*Brief 1:* Please reproduce the Maple Leafs passage between "In this post, I" and "do with context.", inclusive.
*Brief 2:* Decide whether each statement agrees with the Maple Leafs passage: (a) before making the playoffs, the Leafs had gone eight seasons without a postseason appearance; (b) most of the credit for the Leafs' success went to the team's defense; (c) the writer states that fancy stats will not be used. Answer each with yes or no and quote the deciding words.

*Document extract:*

== == ==

A shortened season may have saved the Toronto Maple Leafs’ from the much touted ‘regression’ theorized on social media, but they did make the playoffs – and by doing so, ended the embarrassing drought of eight seasons without a post season appearance. A lot has been made of the reasons for the Leafs success last year, with much of those accolades going to James Reimer for his brilliant regular season performance, but there were some concerns of whether the Leafs’ defense could be credited for any of the team’s improvements.

In this post, I will explore the Leafs’ defensive roster, last year’s performance, and the expectations going forward. Warning: I will be using fancy stats. I realize that I can be critical towards those using Corsi and Fenwick as their dominant analysis, but much of my criticism has to do with context.

== == ==

*The data:*
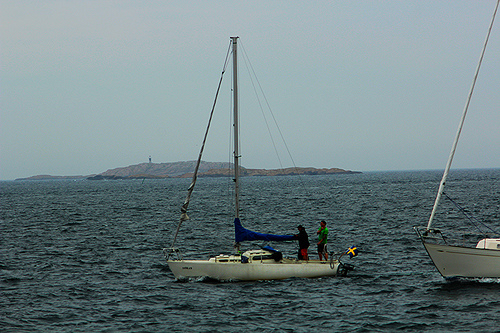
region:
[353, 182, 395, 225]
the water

== == ==

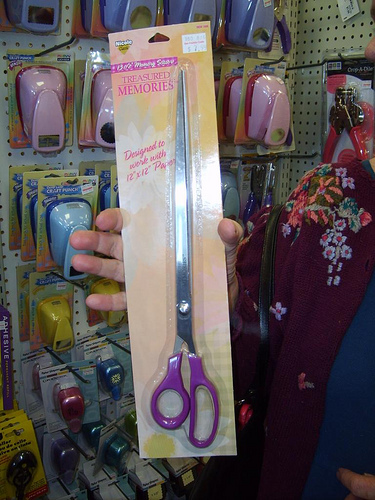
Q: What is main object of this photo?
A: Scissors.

== == ==

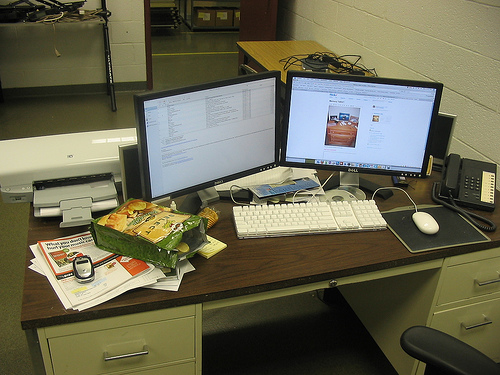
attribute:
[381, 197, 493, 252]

== == ==

*Task result 1:*
In this post, I will explore the Leafs’ defensive roster, last year’s performance, and the expectations going forward. Warning: I will be using fancy stats. I realize that I can be critical towards those using Corsi and Fenwick as their dominant analysis, but much of my criticism has to do with context.

*Task result 2:*
(a) Yes: "ended the embarrassing drought of eight seasons without a post season appearance"
(b) No: "with much of those accolades going to James Reimer for his brilliant regular season performance"
(c) No: "Warning: I will be using fancy stats."